_TASK GOAL_. Rewrite the items from the first line through the line with "9: (195, 289)", replacing "top-left" with "upper-left" and leaving everything else unchanged.

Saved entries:

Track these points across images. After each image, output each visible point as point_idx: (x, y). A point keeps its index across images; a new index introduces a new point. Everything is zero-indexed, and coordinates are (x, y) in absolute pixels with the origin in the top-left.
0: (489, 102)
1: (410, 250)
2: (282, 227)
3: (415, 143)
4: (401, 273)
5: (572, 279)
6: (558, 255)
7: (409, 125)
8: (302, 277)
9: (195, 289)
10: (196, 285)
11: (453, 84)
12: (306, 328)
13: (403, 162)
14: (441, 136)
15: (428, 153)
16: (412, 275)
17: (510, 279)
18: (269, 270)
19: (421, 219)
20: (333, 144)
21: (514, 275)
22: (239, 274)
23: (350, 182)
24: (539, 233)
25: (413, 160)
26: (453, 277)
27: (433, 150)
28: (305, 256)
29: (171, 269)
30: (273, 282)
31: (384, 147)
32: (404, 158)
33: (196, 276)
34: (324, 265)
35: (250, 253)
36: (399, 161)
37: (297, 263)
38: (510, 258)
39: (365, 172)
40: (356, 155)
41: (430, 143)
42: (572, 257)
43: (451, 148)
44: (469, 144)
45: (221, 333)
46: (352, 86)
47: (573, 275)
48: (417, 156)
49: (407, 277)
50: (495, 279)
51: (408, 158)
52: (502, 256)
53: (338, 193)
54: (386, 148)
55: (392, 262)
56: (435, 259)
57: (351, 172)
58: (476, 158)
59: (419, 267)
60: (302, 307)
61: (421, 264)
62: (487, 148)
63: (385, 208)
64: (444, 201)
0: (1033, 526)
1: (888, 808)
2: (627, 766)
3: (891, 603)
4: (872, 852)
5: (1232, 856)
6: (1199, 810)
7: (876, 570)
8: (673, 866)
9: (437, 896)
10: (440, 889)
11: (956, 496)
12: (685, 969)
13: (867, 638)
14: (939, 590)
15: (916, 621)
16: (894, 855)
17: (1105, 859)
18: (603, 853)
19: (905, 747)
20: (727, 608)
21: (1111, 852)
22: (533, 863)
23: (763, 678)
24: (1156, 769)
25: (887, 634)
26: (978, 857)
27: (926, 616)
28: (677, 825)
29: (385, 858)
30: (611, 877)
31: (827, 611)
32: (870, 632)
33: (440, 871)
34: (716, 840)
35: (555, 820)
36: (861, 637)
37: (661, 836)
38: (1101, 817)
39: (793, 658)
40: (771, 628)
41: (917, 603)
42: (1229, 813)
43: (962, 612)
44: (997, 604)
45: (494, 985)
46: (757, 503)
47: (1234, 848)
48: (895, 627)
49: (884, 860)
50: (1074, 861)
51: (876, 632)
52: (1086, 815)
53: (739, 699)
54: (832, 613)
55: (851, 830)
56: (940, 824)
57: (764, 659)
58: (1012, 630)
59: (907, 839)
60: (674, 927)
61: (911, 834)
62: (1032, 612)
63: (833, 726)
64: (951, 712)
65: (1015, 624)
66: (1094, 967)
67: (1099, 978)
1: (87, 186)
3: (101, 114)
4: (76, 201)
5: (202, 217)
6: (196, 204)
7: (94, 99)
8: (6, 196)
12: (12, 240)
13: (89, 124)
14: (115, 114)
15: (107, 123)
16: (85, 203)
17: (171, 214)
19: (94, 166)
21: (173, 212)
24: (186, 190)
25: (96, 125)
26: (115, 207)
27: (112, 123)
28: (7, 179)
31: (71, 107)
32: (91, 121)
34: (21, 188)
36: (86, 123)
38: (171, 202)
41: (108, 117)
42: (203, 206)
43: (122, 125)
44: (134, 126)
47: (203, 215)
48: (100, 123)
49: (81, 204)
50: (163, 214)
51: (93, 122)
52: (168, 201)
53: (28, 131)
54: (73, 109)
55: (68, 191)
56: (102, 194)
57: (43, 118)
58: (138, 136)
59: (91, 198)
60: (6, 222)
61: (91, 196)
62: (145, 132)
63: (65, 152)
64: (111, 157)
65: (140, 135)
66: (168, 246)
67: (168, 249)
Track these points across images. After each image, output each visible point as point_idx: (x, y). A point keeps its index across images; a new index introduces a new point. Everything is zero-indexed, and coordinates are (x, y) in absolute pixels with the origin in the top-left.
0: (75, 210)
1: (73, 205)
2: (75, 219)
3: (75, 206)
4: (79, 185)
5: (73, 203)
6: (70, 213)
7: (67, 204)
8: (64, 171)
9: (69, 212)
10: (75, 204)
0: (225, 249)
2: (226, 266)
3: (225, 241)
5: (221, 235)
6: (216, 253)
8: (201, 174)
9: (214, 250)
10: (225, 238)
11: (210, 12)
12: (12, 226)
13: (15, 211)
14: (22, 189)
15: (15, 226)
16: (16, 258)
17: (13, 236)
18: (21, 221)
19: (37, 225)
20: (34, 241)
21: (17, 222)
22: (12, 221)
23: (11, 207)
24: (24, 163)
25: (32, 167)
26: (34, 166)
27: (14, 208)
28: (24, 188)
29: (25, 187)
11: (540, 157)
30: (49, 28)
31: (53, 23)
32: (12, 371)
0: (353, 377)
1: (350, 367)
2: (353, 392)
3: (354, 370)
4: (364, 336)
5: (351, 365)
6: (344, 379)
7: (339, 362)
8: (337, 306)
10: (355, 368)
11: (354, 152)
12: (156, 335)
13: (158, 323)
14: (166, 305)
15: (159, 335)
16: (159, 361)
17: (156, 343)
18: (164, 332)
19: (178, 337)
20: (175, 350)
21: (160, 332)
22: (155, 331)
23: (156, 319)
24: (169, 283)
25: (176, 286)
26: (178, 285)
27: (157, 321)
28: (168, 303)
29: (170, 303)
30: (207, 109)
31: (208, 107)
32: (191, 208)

_ANSWER AREA_.
Track these points across images. After each image, output each visible point as point_idx: (x, y). A point keeps its index across images; a new index introduces a new point. Everything is zero-indexed, and coordinates are (x, y) in absolute pixels with the origin in the upper-left.
0: (489, 102)
1: (410, 250)
2: (282, 227)
3: (415, 143)
4: (401, 273)
5: (572, 279)
6: (558, 255)
7: (409, 125)
8: (302, 277)
9: (195, 289)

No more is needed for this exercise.